Era roba dei russi, chiaramente.
Mah! Deve esser stata rumena. Rumena, non era russa. No! I russi non avevano tanti depositi e se fosse stata merce tedesca, i tedeschi avrebbero portato via tutto. I tedeschi facevano strage nelle case, nei depositi.

E quanti, quanti chilometri ha fatto quindi a piedi?
Eh’ penso di aver camminato per una settimana.

Quanti giorni, una settimana, e come...
Ma di più non avrei potuto andare avanti.

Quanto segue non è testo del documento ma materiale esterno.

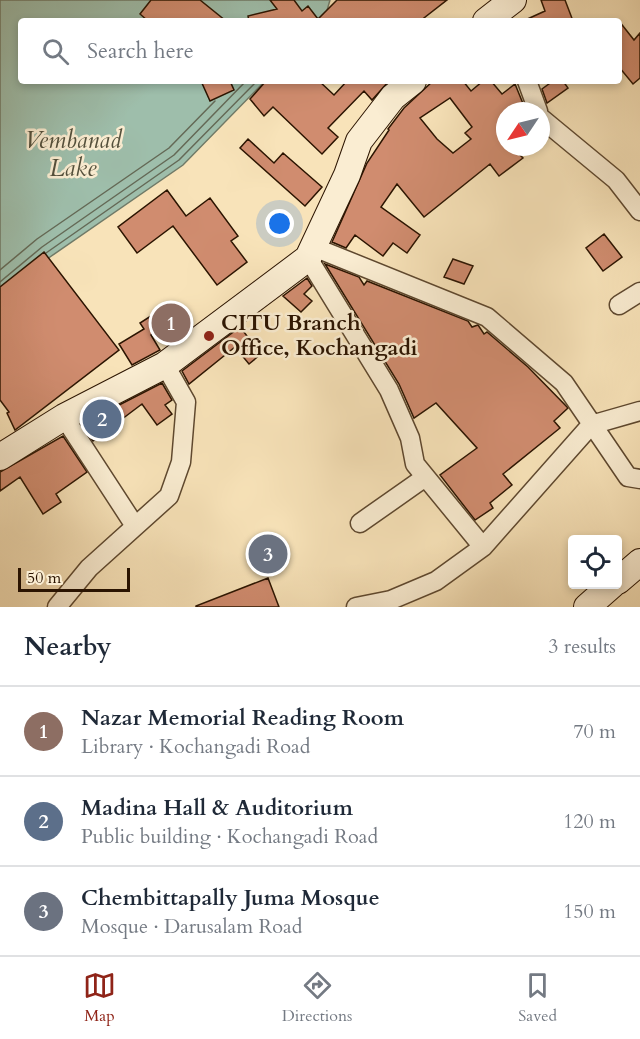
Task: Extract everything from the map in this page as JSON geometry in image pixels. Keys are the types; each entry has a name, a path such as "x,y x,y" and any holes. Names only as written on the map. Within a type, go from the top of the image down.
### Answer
{"street":[{"path":"0,457 64,417 165,365 309,252 347,175 359,141 393,97 408,84"},
{"path":"528,84 535,102"},
{"path":"550,126 615,180 640,211"},
{"path":"309,252 487,316 564,383 628,477 640,479"},
{"path":"309,252 389,390 410,438 415,464 424,478 483,547"},
{"path":"619,305 640,292"},
{"path":"57,607 88,568 168,496 181,462 186,402 165,365"},
{"path":"356,607 393,604 436,581 483,547 591,425 640,411"},
{"path":"64,417 135,526"},
{"path":"360,523 424,478"},
{"path":"622,578 640,562"},
{"path":"587,607 608,589"}],"water":[{"name":"Vembanad Lake","path":"0,0 330,0 325,18 18,18 18,84 262,84 183,165 50,257 0,299"}],"building":[{"path":"151,0 200,0 222,18 145,18 140,14"},
{"path":"270,0 294,0 302,11 308,6 317,18 248,18 248,16 277,9"},
{"path":"337,0 447,0 424,18 319,18"},
{"path":"541,0 565,0 572,18 530,18 545,11"},
{"path":"622,25 634,40 640,33 640,78 633,84 622,71"},
{"path":"202,84 231,84 234,90 210,101"},
{"path":"263,84 322,84 334,95 344,84 386,84 372,100 364,91 328,128 338,137 322,154 273,107 264,116 250,99"},
{"path":"430,84 465,84 471,91 479,84 494,84 502,94 515,84 522,102 496,102 496,156 521,156 523,158 499,176 490,164 424,217 397,184 381,207 420,235 407,253 393,243 383,256 355,235 346,248 332,242 367,163 404,108","holes":["450,98 472,127 465,133 471,139 453,153 437,139 420,118"]},
{"path":"549,84 565,84 568,88 547,102 542,89"},
{"path":"248,139 274,163 283,153 322,187 305,206 240,148"},
{"path":"167,190 186,216 210,198 238,236 231,241 247,262 217,285 173,226 137,253 118,227"},
{"path":"604,234 622,257 603,271 586,248"},
{"path":"44,252 119,350 15,430 7,413 9,412 0,400 0,287"},
{"path":"453,259 473,266 464,284 444,277"},
{"path":"325,264 359,277 364,285 367,281 468,321 472,327 478,325 484,334 487,332 528,367 568,408 554,421 560,428 503,474 512,485 490,503 493,508 475,520 440,475 477,448 436,403 414,418 399,384"},
{"path":"307,278 312,286 304,294 312,301 301,312 283,296"},
{"path":"157,312 166,326 151,335 160,350 132,365 119,344 144,329 140,323"},
{"path":"184,313 192,326 178,336 170,323"},
{"path":"240,327 261,354 249,364 235,347 189,384 182,371"},
{"path":"162,383 172,400 165,405 172,414 157,425 142,404 93,441 82,424"},
{"path":"63,436 87,472 56,494 61,502 43,514 20,477 0,491 0,472"},
{"path":"268,578 279,607 196,607 196,606"}],"place":[{"name":"Nazar Memorial Reading Room","path":"171,323"},
{"name":"CITU Branch Office, Kochangadi","path":"209,336"},
{"name":"Madina Hall & Auditorium","path":"102,419"},
{"name":"Chembittapally Juma Mosque","path":"268,554"}]}
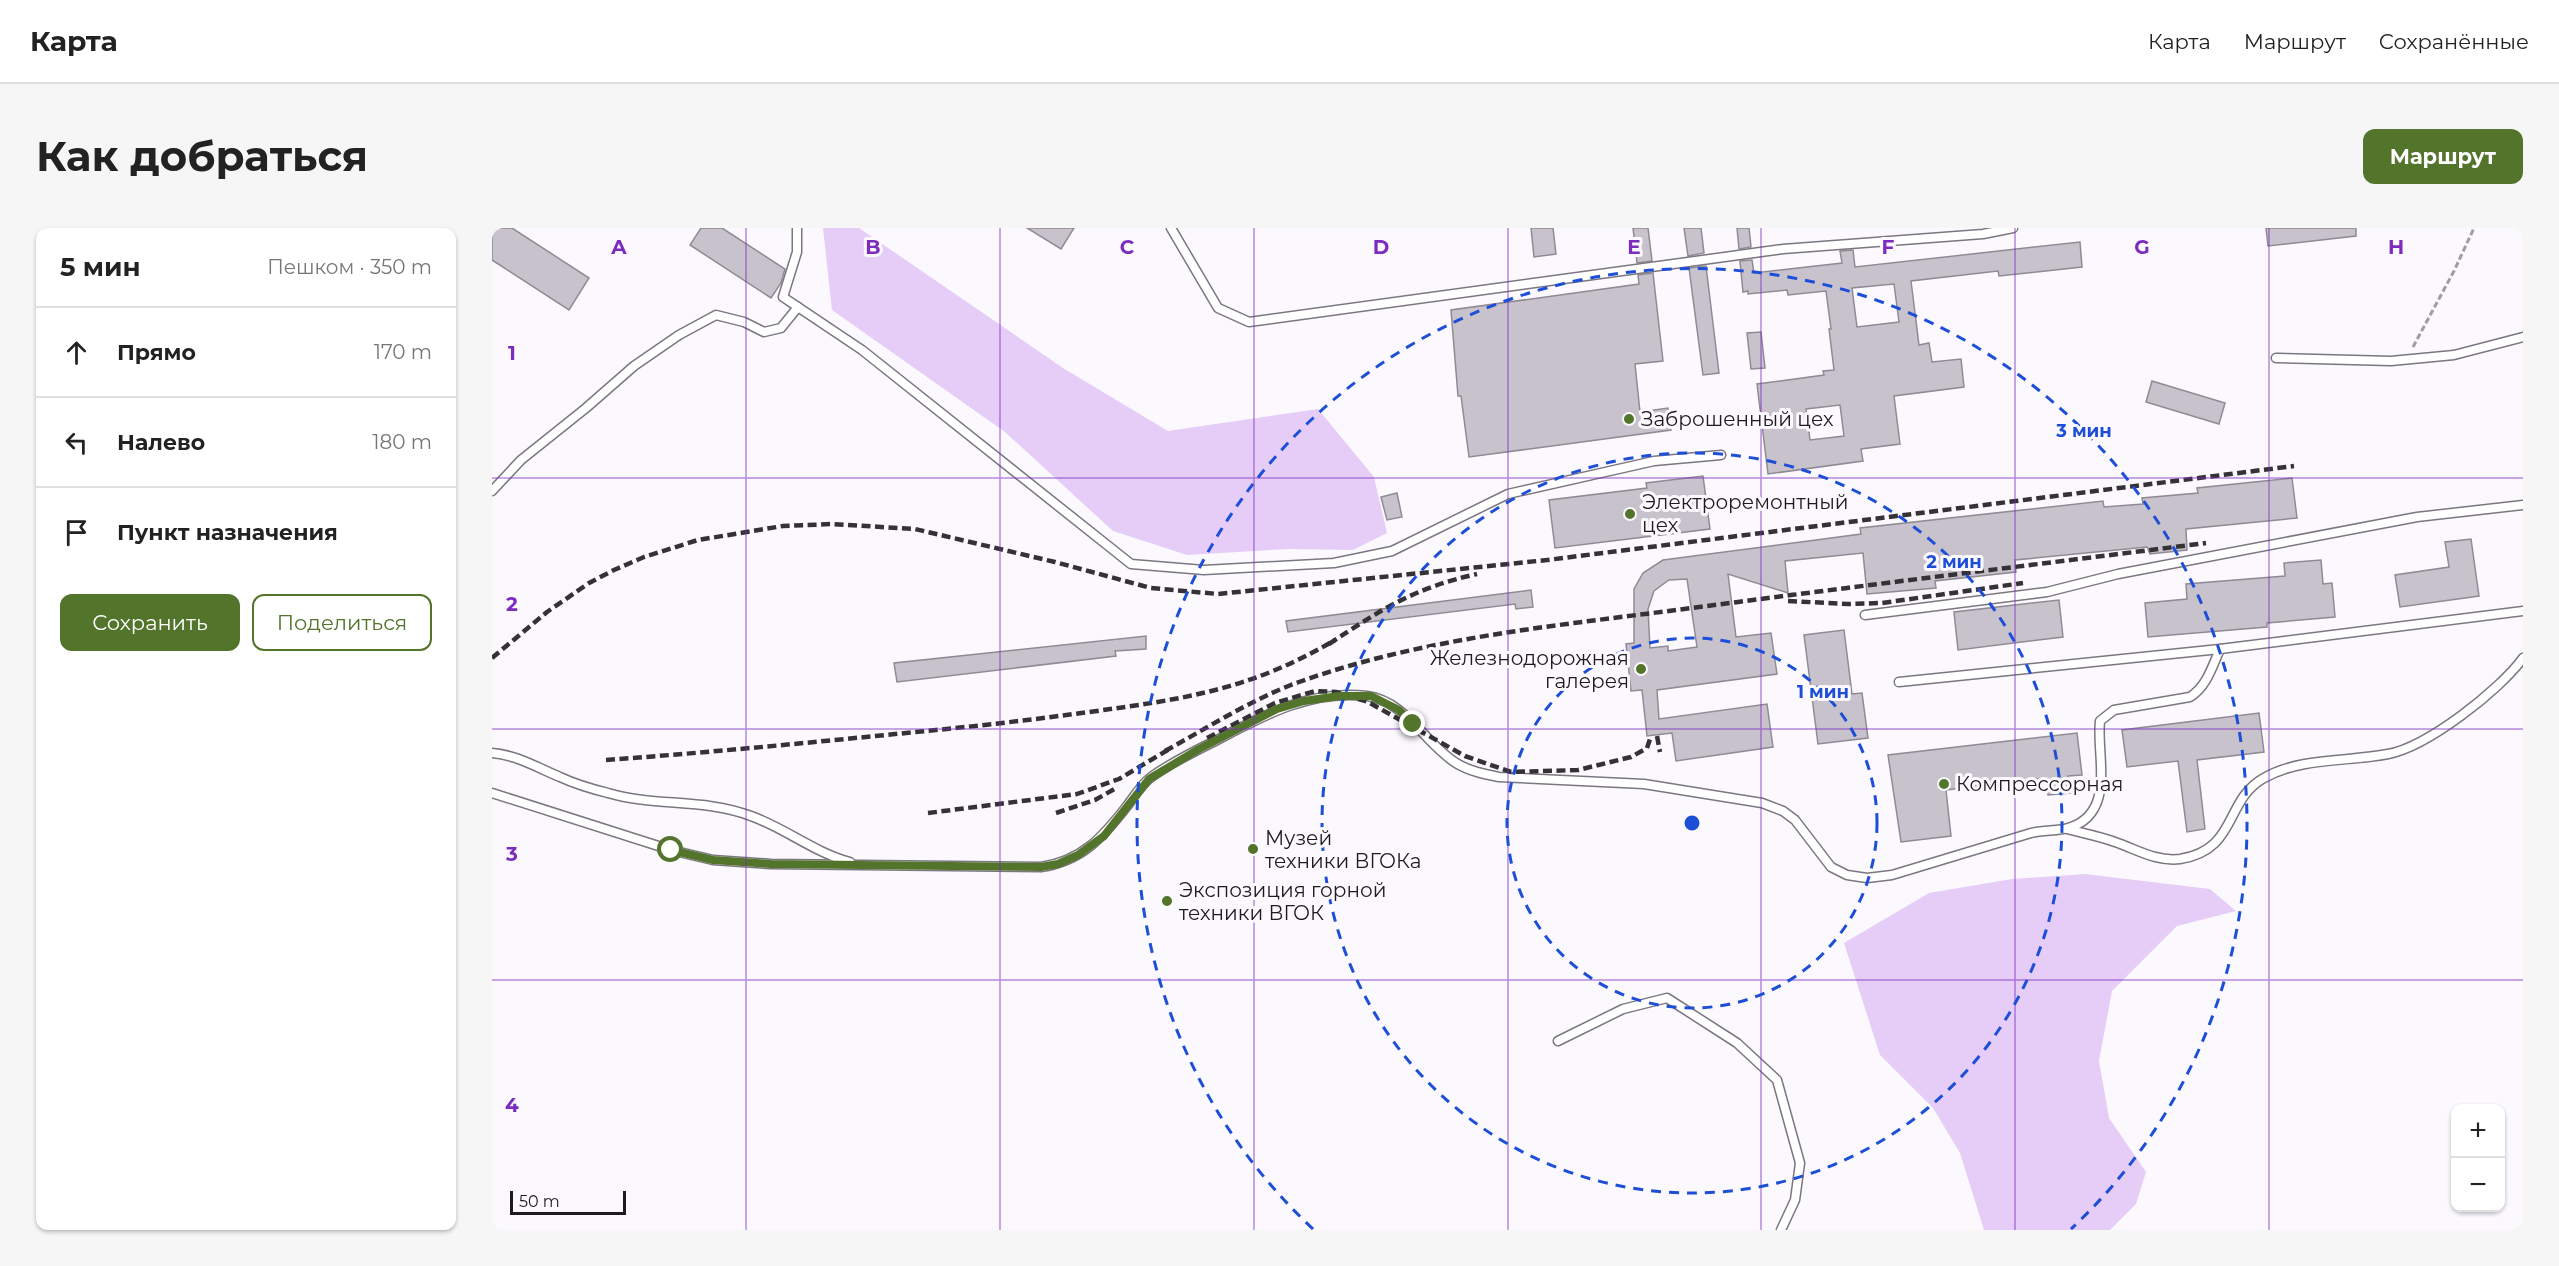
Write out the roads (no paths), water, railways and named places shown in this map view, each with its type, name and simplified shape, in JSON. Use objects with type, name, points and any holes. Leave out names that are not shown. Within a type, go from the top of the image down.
[{"type":"lane","points":[[797,228],[797,252],[783,297],[862,350],[1131,564],[1204,570],[1334,563],[1392,551],[1508,494],[1654,461],[1721,455]]},
{"type":"lane","points":[[1171,228],[1218,308],[1249,322],[1783,249],[1983,234],[2013,228]]},
{"type":"lane","points":[[492,491],[521,460],[634,366],[679,335],[716,315],[744,322],[764,332],[782,328],[798,307]]},
{"type":"lane","points":[[2276,358],[2406,359],[2454,355],[2523,337]]},
{"type":"lane","points":[[1864,615],[2047,592],[2118,574],[2417,517],[2523,504]]},
{"type":"lane","points":[[1899,682],[2220,649],[2523,611]]},
{"type":"lane","points":[[2066,829],[2082,822],[2098,797],[2102,782],[2100,721],[2114,710],[2190,697],[2204,684],[2220,649]]},
{"type":"lane","points":[[492,793],[671,850],[713,860],[771,864],[1041,867],[1058,864],[1078,855],[1104,836],[1149,779],[1199,749],[1277,709],[1292,704],[1357,695],[1371,696],[1399,710],[1455,763],[1478,773],[1499,777],[1644,784],[1762,803],[1783,811],[1795,820],[1831,867],[1847,875],[1867,878],[1892,875],[2053,828],[2114,841],[2159,859],[2179,859],[2198,855],[2211,847],[2222,836],[2239,802],[2249,788],[2264,778],[2291,766],[2388,754],[2414,746],[2479,700],[2513,671],[2523,658]]},
{"type":"lane","points":[[492,753],[512,756],[562,778],[629,798],[647,802],[700,803],[751,816],[838,859],[865,866]]},
{"type":"lane","points":[[1558,1041],[1623,1009],[1667,998],[1737,1043],[1777,1080],[1800,1163],[1794,1200],[1781,1230]]},
{"type":"railway","points":[[492,658],[547,612],[589,583],[614,570],[644,557],[698,540],[783,526],[832,524],[915,529],[1055,562],[1151,588],[1218,594],[1547,560],[2294,466]]},
{"type":"railway","points":[[1165,751],[1248,705],[1299,682],[1393,654],[1441,644],[1586,621],[2206,543]]},
{"type":"railway","points":[[1329,644],[1399,601],[1435,586],[1477,574]]},
{"type":"railway","points":[[1788,601],[1882,603],[2023,583]]},
{"type":"railway","points":[[606,760],[955,728],[1156,702],[1216,690],[1274,671],[1335,640]]},
{"type":"railway","points":[[1207,738],[1275,703],[1315,691],[1336,692],[1368,702],[1465,756],[1511,772],[1578,770],[1631,757],[1647,748],[1651,736]]},
{"type":"railway","points":[[1657,736],[1660,752]]},
{"type":"railway","points":[[928,813],[1077,794],[1119,779],[1171,748]]},
{"type":"railway","points":[[1056,813],[1095,800],[1118,787]]},
{"type":"place","name":"Заброшенный цех","points":[[1629,419]]},
{"type":"place","name":"Электроремонтный цех","points":[[1630,514]]},
{"type":"place","name":"Железнодорожная галерея","points":[[1641,669]]},
{"type":"place","name":"Компрессорная","points":[[1944,784]]},
{"type":"place","name":"Музей техники ВГОКа","points":[[1253,849]]},
{"type":"place","name":"Экспозиция горной техники ВГОК","points":[[1167,901]]}]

E dormire, mangiare come, come faceva?
Avevo con me tre salami, mi sono trovato da solo e con la paura di incontrare i lupi.

I lupi?
Si, ma di lupi non ce ne dovevano essere, pensai, perché non c’era bosco. Comunque rimaneva la paura di trovarne. Bussai alla porta della prima isba che vidi con il camino che fumava, (isba si chiamano le povere case dei contadini) ma questi non mi aprirono, avevano paura. Allora, ho pensato bene di prendere il fucile per la canna e ribussai. Con questo gesto hanno capito che non ero un malintenzionato.
Mi aprirono la porta, mi fecero entrare, mi rifocillarono con un po’ di latte e mi fecero riscaldare vicino alla stufa. Tutti mi chiesero, in particolare i vecchi, da dove venissi, se fossi sposato e mi dissero di rimanere lì. Riuscimmo a scambiarci poche parole. Mi dicevano quando finisce la guerra te ne vai a casa.

Ma la città comunque era abbandonata dalla popolazione?
No! C’era della gente probabilmente nelle isole e nei villaggi. I tedeschi hanno fatto delle stragi. Hanno buttato bombe a mano, ammazzavano persone che poi buttavano nei pozzi artesiani. In questi pozzi l’acqua veniva portata alla superficie tramite un bastone a cui era legato un secchio di legno. Quando si accorgevano che dentro a questi pozzi artesiani c’erano dei cadaveri, scrivevano sulla porta di casa o sul muro, “TIFO”.
Per dissetarsi conveniva mangiare la neve e questo è stato anche il motivo per cui molte persone hanno perso tutti i denti.

Senta mi pare che eravate partiti in 300.000, in quanti siete tornati?
Credo 150-160 mila circa, la metà.

L’alpino Gino preso dai tedeschi, insieme ad altri soldati, fu inviato prima a Trieste, in una zona vicino ai confini con la Jugoslavia e dopo l’otto settembre venne inviato in Germania vicino a Dresda. Dopo un breve periodo di lavori pesanti riprese la sua attività di infermiere (in Russia faceva parte del reparto sanità).
Finalmente con una colonna di profughi poté salire in un camion di soldati americani e tornare in Italia. Non fu accolto come un eroe; solo nei pressi di Bassano le fu dato una bella ciotola di fagioli. Rientrato a Venezia la sua vita non fu facile: l’esperienza di merciaio non gli servì a molto. Con l’aiuto di un cognato poté partecipare e vincere il concorso di vigile urbano: finalmente una vita dignitosa! Egli conserva tuttavia il ricordo del freddo e della fame patita e dei compagni caduti lungo la strada del ritorno.

L’intervista termina qui e la ringraziamo per il tempo che ci ha dedicato.

Da questa intervista emerge che la guerra di Gino è stata assurda, come tutte le guerre, combattuta da persone ignare e voluta da uomini dominati da volontà di potere, causa di tanta sofferenza e tanti lutti.

“Gli eserciti marciano sempre al servizio delle classi dominanti”.